History

United Kingdom
- Name: HMS C32
- Builder: Vickers, Barrow
- Laid down: 12 January 1909
- Launched: 29 September 1909
- Commissioned: 19 November 1909
- Fate: Wrecked, 22 October 1917

General characteristics
- Class & type: C-class submarine
- Displacement: 290 long tons (290 t) surfaced; 320 long tons (330 t) submerged;
- Length: 142 ft 3 in (43.4 m)
- Beam: 13 ft 7 in (4.1 m)
- Draught: 11 ft 6 in (3.5 m)
- Installed power: 600 bhp (450 kW) petrol; 300 hp (220 kW) electric;
- Propulsion: 1 × 16-cylinder Vickers petrol engine; 1 × electric motor;
- Speed: 13 kn (24 km/h; 15 mph) surfaced; 8 kn (15 km/h; 9.2 mph) submerged;
- Range: 910 nmi (1,690 km; 1,050 mi) at 12 kn (22 km/h; 14 mph) on the surface
- Test depth: 100 feet (30.5 m)
- Complement: 2 officers and 14 ratings
- Armament: 2 × 18 in (450 mm) bow torpedo tubes

= HMS C32 =

Submarine of the Royal Navy

HMS C32 was one of 38 C-class submarines built for the Royal Navy in the first decade of the 20th century. The boat ran aground in the Baltic in 1917 and had to be destroyed to prevent her capture.

==Design and description==
The C-class boats of the 1907–08 and subsequent Naval Programmes were modified to improve their speed, both above and below the surface. The submarine had a length of 142 ft 3 in overall, a beam of 13 ft 7 in and a mean draught of 11 ft 6 in. They displaced 290 LT on the surface and 320 LT submerged. The C-class submarines had a crew of two officers and fourteen ratings.

For surface running, the boats were powered by a single 12-cylinder 600 bhp Vickers petrol engine that drove one propeller shaft. When submerged the propeller was driven by a 300 hp electric motor. They could reach 13 kn on the surface and 8 kn underwater. On the surface, the C class had a range of 910 nmi at 12 kn.

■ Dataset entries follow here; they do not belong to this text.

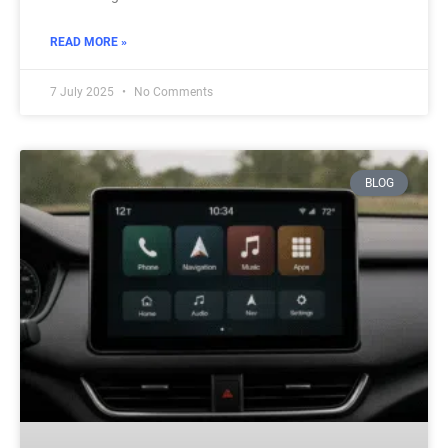
READ MORE »
7 July 2025
No Comments
BLOG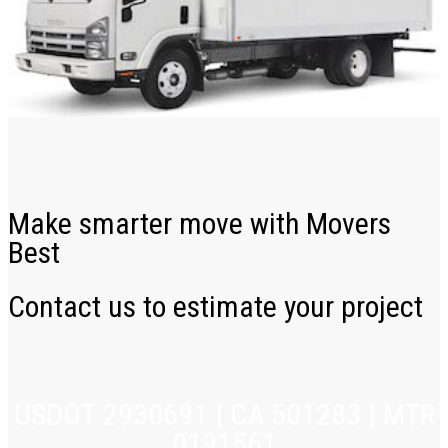
Make smarter move with Movers
Best
Contact us to estimate your project
USDOT 2930691 | CA 501283 | MTR
0191561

The boats were armed with two 18-inch (45 cm) torpedo tubes in the bow. They could carry a pair of reload torpedoes, but generally did not as they would have to remove an equal weight of fuel in compensation.

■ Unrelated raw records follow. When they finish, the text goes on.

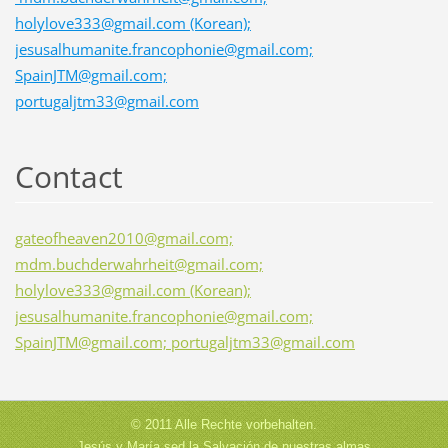
holylove333@gmail.com (Korean);
jesusalhumanite.francophonie@gmail.com;
SpainJTM@gmail.com;
portugaljtm33@gmail.com
Contact
gateofheaven2010@gmail.com;
mdm.buchderwahrheit@gmail.com;
holylove333@gmail.com (Korean);
jesusalhumanite.francophonie@gmail.com;
SpainJTM@gmail.com; portugaljtm33@gmail.com
© 2011 Alle Rechte vorbehalten.
Jesús y María sed la Salvación de nuestras almas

==Construction and career==
HMS C32 was built by Vickers, Barrow. She was laid down on 12 January 1909 and was commissioned on 19 November 1909. The boat was involved in North Sea operations from 1914 to 1916. C32 was also involved in the British submarine operations in the Baltic in 1916 and 1917. During her patrol in the Gulf of Riga in the Baltic, she sank a merchant ship. The boat ran ashore and was blown up in the Gulf of Riga on 22 October 1917.